> _Instrução 1_
Diga se cada afirmação abaixo está de acordo com o texto sobre a ópera Cobra Norato, respondendo sim ou não e citando literalmente as palavras do texto que decidem a resposta. (a) A ópera ficou em cartaz de 26 a 30 de abril de 2025. (b) A música da ópera é de Bernardo Vilhena. (c) A coreografia do coro ficou a cargo da bailarina Ana Unger.

> _Trecho para leitura_
Mas quem brilhou foi o tatu? – Por Escalafobética

19/06/2025

Montagem: Ópera Cobra Norato – Terras do Sem-fim

Escalafobética[1]

Ópera com todos os predicados, anunciada com toda pompa e circunstância, pretensão grandiosa como a grande obra do Festival de ópera do Theatro da Paz, ficou em temporada de 26 a 30 de abril de 2025.

Dirigida por ninguém mais ninguém menos do que Carla Camurati, como não esquecer de Carlota Joaquina, um marco no cinema brasileiro. Norato, foi inspirada no poema de Raul Bopp (poeta e diplomata Rio Grandense 1898-1984, pertencente ao movimento modernista/antropofágico), com libreto de Bernardo Vilhena, música de André Abujamra, regência do Maestro Silvio Viegas, orquestra do Teatro, Parte dos solistas, Coro e equipe da Cidade de Belém, cujos nomes não constam na ficha técnica, que desde já nota-se.

Orquestra

Como estrutura de ópera estava tudo lá, dividida em dois atos, orquestra impecável, a reprodução dos sons da floresta, da mata, que ao povo desta região amazônica, PARAENSES é especialmente familiar, foi arrebatador e capaz de teletransportar para um universo particular em alguns minutos é digno de toda reverência, parabéns ao maestro, parabéns aos musicistas, cujos nomes deveriam estar na ficha técnica.

Coro

Muito bem-preparado, coreografado, cujos nomes dos cantores, ensaiadores, bem como da coreógrafa a bailarina Ana Unger, deveriam estar na ficha técnica, a final o resultado é o trabalho da equipe certo?

A equipe técnica regional não é mencionada em nenhum momento, o que é um desrespeito, isso precisa ser corrigido, é importante dar o mesmo peso e valor aos artistas regionais e mencionar seu nomes, dessa forma: coreógrafos, cantores, atores, musicistas, figurinistas, entre outros, pois o espetáculo é resultado da construção da equipe.

> _Entradas da tarefa_
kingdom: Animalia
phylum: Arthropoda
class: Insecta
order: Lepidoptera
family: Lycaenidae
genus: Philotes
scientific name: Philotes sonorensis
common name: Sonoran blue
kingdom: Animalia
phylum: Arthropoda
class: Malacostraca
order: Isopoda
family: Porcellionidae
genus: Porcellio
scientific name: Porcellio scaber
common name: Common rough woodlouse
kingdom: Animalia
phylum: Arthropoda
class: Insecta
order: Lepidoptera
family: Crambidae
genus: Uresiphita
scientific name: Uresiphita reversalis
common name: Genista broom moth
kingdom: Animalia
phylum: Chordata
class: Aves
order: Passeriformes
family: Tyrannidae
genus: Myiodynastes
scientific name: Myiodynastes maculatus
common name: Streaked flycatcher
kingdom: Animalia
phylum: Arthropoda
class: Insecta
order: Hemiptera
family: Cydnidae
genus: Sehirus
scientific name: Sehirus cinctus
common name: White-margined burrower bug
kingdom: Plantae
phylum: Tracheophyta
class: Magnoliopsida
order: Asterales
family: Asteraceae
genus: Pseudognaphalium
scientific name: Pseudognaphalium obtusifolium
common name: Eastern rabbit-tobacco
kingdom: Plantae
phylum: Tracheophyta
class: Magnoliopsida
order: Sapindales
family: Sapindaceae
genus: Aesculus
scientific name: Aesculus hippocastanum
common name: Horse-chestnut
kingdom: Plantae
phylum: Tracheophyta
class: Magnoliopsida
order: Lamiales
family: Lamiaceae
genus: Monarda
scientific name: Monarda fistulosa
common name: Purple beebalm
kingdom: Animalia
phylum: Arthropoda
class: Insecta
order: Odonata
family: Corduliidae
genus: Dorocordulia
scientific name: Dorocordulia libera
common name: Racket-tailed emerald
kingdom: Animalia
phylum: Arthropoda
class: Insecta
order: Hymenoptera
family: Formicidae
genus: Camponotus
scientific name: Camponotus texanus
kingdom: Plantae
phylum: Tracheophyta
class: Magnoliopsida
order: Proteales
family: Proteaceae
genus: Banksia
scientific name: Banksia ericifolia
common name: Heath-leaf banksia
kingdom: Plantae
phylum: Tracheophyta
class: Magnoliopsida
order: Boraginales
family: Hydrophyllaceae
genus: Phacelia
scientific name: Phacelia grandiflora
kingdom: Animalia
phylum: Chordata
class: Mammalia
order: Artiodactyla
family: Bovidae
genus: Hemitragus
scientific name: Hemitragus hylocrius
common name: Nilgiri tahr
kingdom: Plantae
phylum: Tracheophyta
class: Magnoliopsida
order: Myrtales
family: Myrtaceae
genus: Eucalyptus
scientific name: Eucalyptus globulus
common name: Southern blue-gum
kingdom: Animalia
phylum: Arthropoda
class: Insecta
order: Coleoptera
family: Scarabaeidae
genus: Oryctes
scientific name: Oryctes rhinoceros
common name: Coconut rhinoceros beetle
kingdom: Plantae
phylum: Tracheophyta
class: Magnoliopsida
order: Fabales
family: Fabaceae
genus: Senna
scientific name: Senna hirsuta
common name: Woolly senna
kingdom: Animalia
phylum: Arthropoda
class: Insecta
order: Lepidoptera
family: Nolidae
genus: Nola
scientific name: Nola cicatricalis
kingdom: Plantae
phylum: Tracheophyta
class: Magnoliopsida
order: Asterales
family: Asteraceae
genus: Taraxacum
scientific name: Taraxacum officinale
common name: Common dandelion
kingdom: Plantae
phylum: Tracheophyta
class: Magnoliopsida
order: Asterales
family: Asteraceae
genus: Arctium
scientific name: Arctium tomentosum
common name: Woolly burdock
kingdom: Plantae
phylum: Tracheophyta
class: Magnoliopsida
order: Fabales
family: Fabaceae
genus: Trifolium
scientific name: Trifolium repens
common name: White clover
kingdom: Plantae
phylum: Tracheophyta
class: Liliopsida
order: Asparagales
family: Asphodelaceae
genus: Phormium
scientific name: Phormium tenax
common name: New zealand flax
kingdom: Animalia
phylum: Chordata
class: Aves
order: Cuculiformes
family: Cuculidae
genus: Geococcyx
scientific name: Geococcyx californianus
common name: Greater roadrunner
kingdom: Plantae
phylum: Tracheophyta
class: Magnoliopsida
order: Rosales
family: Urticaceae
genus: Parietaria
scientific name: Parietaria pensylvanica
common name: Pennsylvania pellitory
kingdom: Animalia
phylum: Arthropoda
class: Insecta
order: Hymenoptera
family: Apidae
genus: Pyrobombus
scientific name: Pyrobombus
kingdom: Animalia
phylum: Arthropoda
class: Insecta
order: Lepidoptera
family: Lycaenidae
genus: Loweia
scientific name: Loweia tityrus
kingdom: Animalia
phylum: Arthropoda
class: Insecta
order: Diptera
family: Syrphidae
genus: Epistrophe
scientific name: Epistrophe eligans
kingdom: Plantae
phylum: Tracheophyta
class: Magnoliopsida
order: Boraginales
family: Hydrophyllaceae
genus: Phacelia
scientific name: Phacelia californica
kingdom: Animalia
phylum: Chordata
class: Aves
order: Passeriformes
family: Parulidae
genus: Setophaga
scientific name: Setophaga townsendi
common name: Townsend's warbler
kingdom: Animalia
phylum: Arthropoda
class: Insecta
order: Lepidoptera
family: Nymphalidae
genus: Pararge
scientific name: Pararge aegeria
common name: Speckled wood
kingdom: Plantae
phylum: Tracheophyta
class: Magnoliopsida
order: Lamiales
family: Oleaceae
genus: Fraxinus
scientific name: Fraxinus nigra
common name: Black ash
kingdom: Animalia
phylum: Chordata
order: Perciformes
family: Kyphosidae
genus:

> _Instrução 2_
Reproduza fielmente as linhas das entradas, do início delas até a linha que contém "scientific name: Uresiphita reversalis", incluindo as duas pontas.

> _Solução da tarefa 1_
(a) Sim: "ficou em temporada de 26 a 30 de abril de 2025".
(b) Não: "com libreto de Bernardo Vilhena, música de André Abujamra".
(c) Sim: "da coreógrafa a bailarina Ana Unger".

> _Solução da tarefa 2_
kingdom: Animalia
phylum: Arthropoda
class: Insecta
order: Lepidoptera
family: Lycaenidae
genus: Philotes
scientific name: Philotes sonorensis
common name: Sonoran blue
kingdom: Animalia
phylum: Arthropoda
class: Malacostraca
order: Isopoda
family: Porcellionidae
genus: Porcellio
scientific name: Porcellio scaber
common name: Common rough woodlouse
kingdom: Animalia
phylum: Arthropoda
class: Insecta
order: Lepidoptera
family: Crambidae
genus: Uresiphita
scientific name: Uresiphita reversalis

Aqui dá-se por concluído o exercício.